Similarly, the world's complexity is high, but it seems decomposable, into small modules that could be understood separately and navigated to locate specific knowledge.
Yup, John pointed me that way too.
just noting the minefield that is unfortunately next to the park where we're having this conversation
For what it's worth, I'm painfully aware of all the skulls lying around, yep.
Mm, this one's shaky. Cross-hypothesis abstractions don't seem to be a good idea, see here.

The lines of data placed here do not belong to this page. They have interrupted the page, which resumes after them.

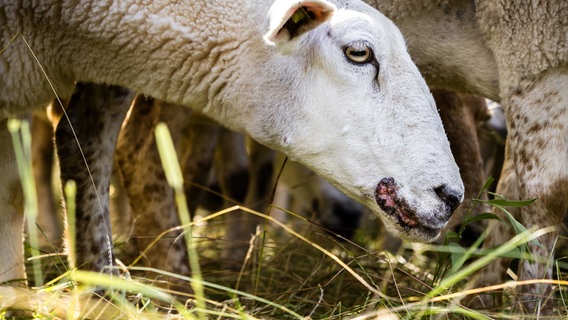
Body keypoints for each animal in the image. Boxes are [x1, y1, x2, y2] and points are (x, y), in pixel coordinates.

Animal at [364, 0, 568, 314]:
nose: (466, 228)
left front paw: (481, 296)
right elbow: (545, 200)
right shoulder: (535, 55)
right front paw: (531, 307)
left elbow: (509, 191)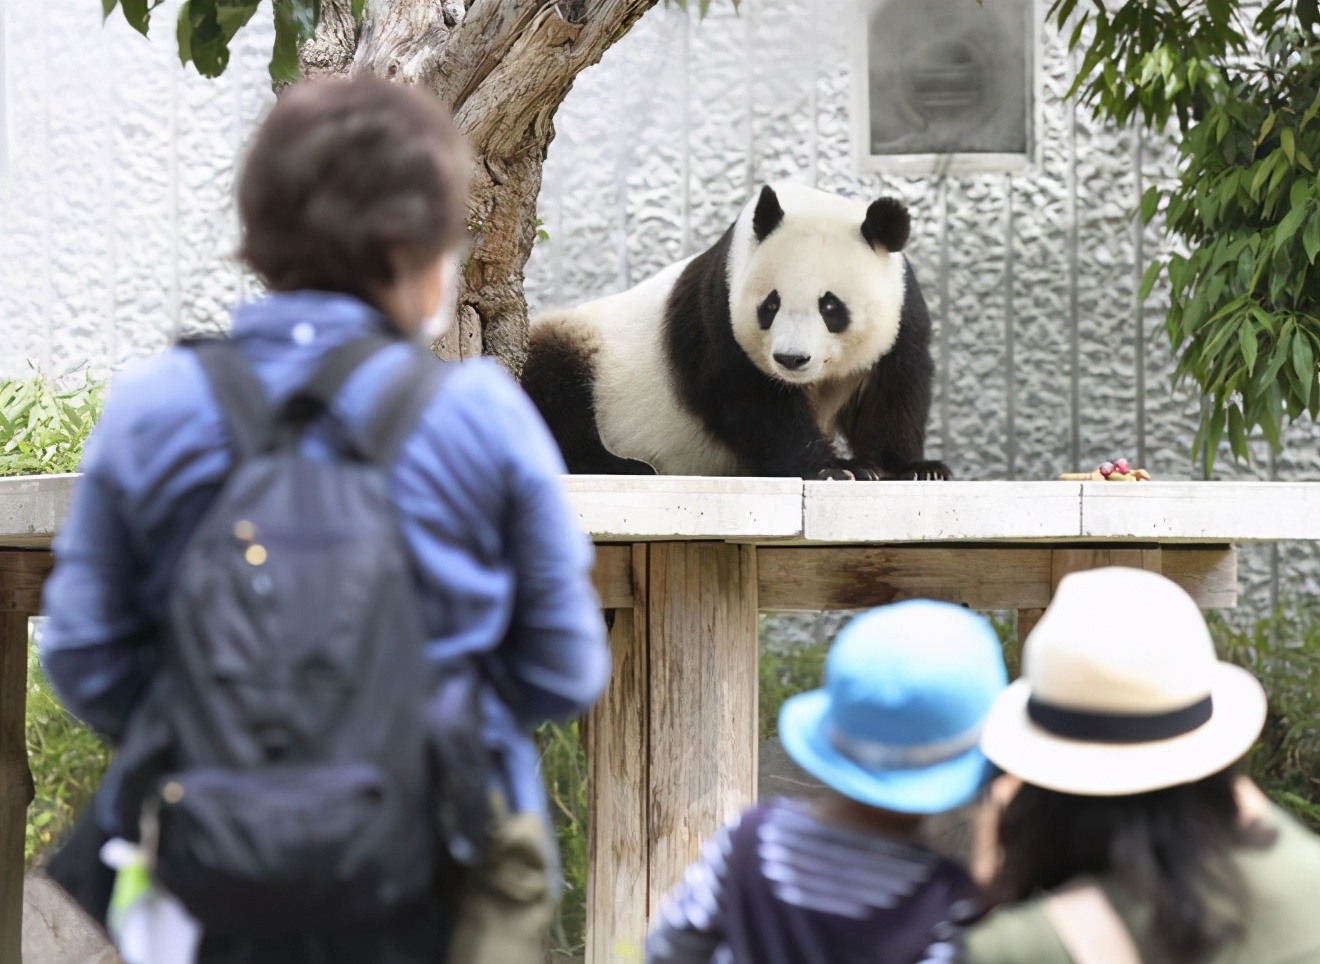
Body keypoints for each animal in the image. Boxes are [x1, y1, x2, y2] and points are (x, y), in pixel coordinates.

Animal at [522, 180, 950, 480]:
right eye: (770, 305)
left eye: (830, 307)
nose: (791, 359)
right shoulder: (719, 313)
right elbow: (750, 400)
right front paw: (833, 467)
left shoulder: (903, 312)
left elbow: (894, 390)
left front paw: (914, 467)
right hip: (579, 342)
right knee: (554, 395)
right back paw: (621, 464)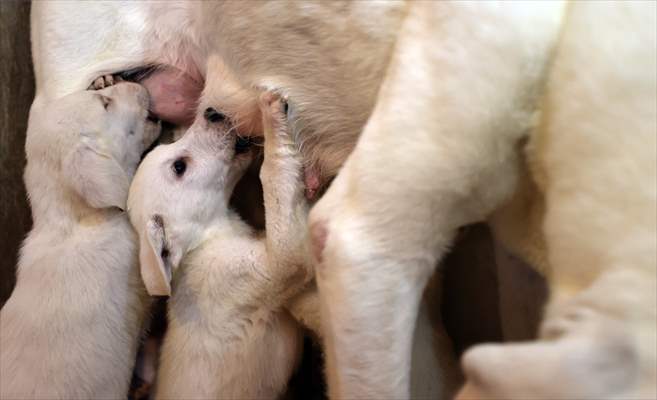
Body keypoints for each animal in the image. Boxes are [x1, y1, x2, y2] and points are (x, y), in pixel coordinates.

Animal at [128, 93, 312, 396]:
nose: (212, 112)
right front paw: (271, 115)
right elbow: (272, 176)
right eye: (179, 167)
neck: (203, 241)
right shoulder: (273, 263)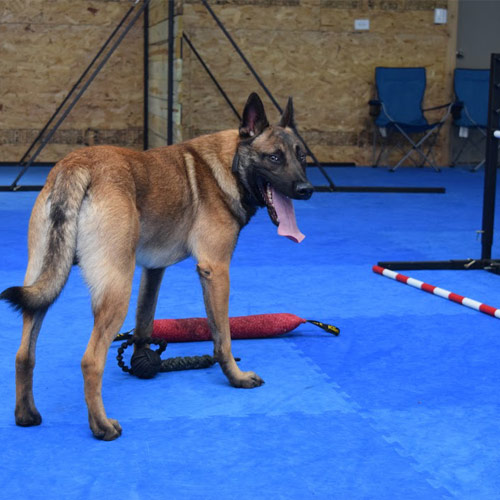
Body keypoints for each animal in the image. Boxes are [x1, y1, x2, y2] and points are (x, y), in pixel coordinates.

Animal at [0, 92, 312, 440]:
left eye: (302, 156)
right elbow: (223, 337)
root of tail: (77, 164)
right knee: (90, 361)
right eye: (274, 158)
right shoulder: (216, 270)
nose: (306, 190)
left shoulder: (152, 271)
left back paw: (26, 414)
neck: (229, 164)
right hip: (116, 290)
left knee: (24, 354)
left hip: (43, 282)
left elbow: (144, 324)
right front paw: (236, 377)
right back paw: (101, 426)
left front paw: (142, 362)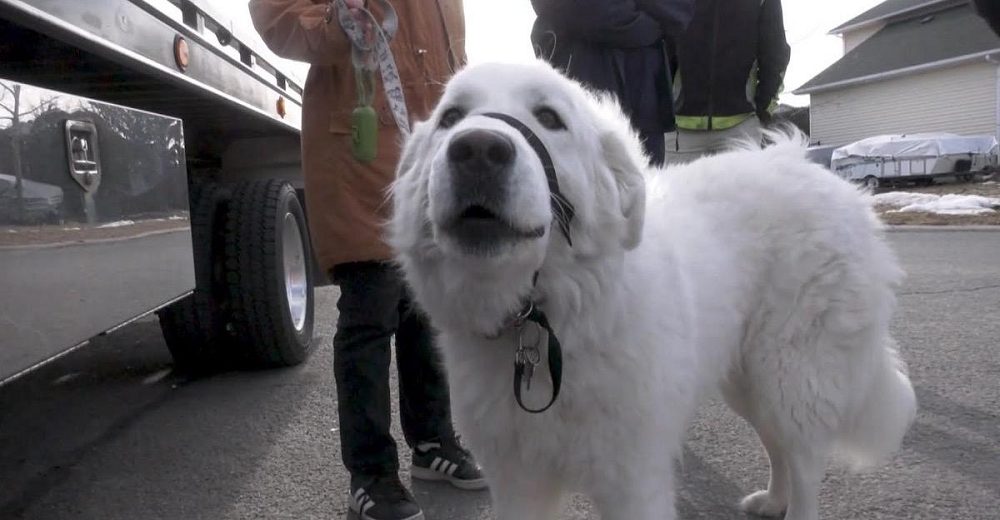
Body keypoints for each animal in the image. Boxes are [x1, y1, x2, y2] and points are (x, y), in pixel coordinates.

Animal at [386, 62, 916, 520]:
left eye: (549, 118)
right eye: (450, 118)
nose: (477, 149)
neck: (548, 319)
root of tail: (836, 185)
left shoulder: (632, 480)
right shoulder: (518, 481)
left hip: (793, 376)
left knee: (804, 465)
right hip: (748, 379)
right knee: (777, 446)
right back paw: (771, 500)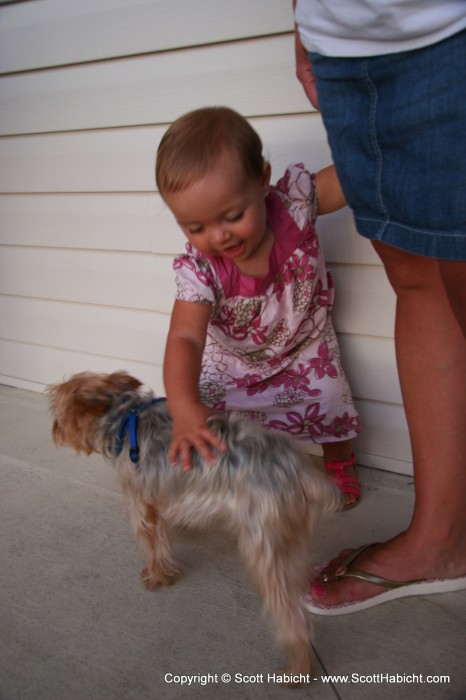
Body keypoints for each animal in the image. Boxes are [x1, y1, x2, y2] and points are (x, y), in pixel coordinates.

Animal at [47, 372, 340, 684]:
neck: (124, 416)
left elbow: (152, 545)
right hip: (289, 536)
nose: (55, 431)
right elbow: (164, 536)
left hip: (263, 538)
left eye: (59, 412)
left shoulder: (140, 504)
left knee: (292, 614)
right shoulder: (161, 498)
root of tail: (299, 470)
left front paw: (156, 576)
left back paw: (297, 669)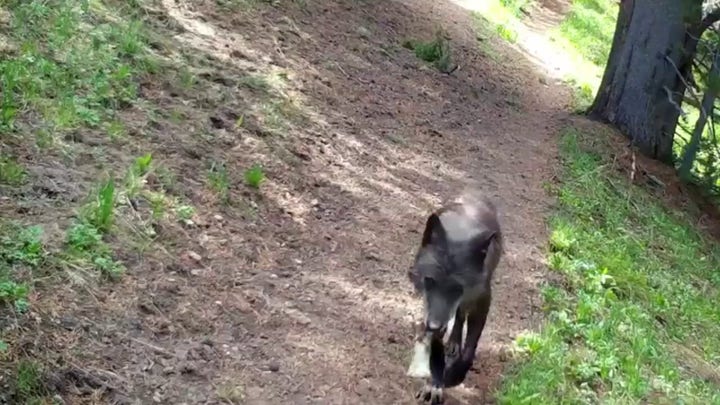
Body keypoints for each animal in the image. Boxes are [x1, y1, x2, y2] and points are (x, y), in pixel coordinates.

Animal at [408, 190, 504, 404]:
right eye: (430, 281)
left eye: (456, 289)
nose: (433, 326)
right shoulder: (433, 311)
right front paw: (434, 385)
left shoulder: (482, 302)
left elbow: (468, 351)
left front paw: (453, 377)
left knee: (460, 317)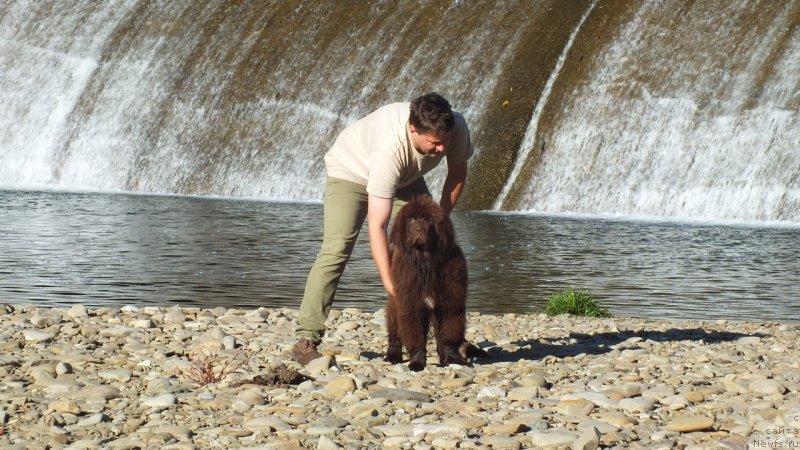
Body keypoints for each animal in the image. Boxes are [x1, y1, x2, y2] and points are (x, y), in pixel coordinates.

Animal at [384, 195, 484, 370]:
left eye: (428, 220)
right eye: (411, 220)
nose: (419, 229)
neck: (426, 262)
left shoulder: (450, 304)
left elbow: (449, 335)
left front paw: (452, 358)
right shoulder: (411, 305)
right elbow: (415, 336)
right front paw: (417, 362)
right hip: (395, 303)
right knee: (394, 329)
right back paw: (393, 355)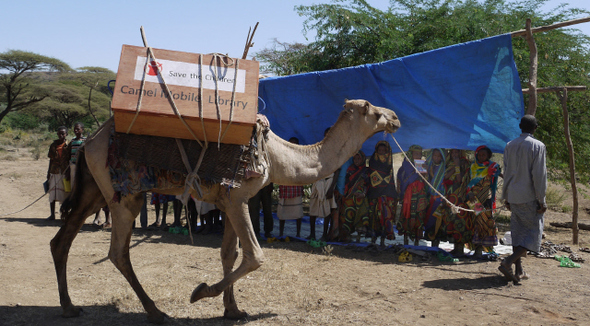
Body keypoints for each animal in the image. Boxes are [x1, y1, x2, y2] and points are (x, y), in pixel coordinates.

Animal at [51, 98, 402, 322]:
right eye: (370, 110)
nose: (395, 116)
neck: (276, 156)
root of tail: (90, 140)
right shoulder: (237, 199)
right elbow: (255, 256)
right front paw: (201, 292)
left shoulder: (231, 201)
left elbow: (230, 254)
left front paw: (233, 310)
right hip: (125, 194)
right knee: (118, 252)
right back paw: (155, 312)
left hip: (94, 189)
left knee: (62, 240)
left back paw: (69, 307)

My guess is that there's something like a hierarchy of hypotheses, with specific high-level hypotheses corresponding to several lower-level more-detailed hypotheses, and what you're pointing at by "redundant information across a wide variety of hypotheses" is just an abstraction in a (single) high-level hypothesis which is then copied over into lower-level hypotheses. (E. g., the high-level hypothesis is the concept of a tree, the lower-level hypotheses are about how many trees are in this forest.) But we don't derive it by generating a bunch of low-level hypotheses and then abstracting over them, that'd lead to broken ontologies.
Yup!
Yeah, this is probably handled by something like a system of types... which are themselves just higher-level abstractions. Like, if we discover a new thing, and then "realize" that it's a fruit, we mentally classify it as an instance of the "fruit" concept, from which it then automatically inherits various properties (such as "taste" and "caloric content").
"Truesight" likely enters the play here as well: we want to recognize instances of existing concepts, even if they were introduced to us by some new route (such as realizing that something is a strawberry by looking at its molecular description).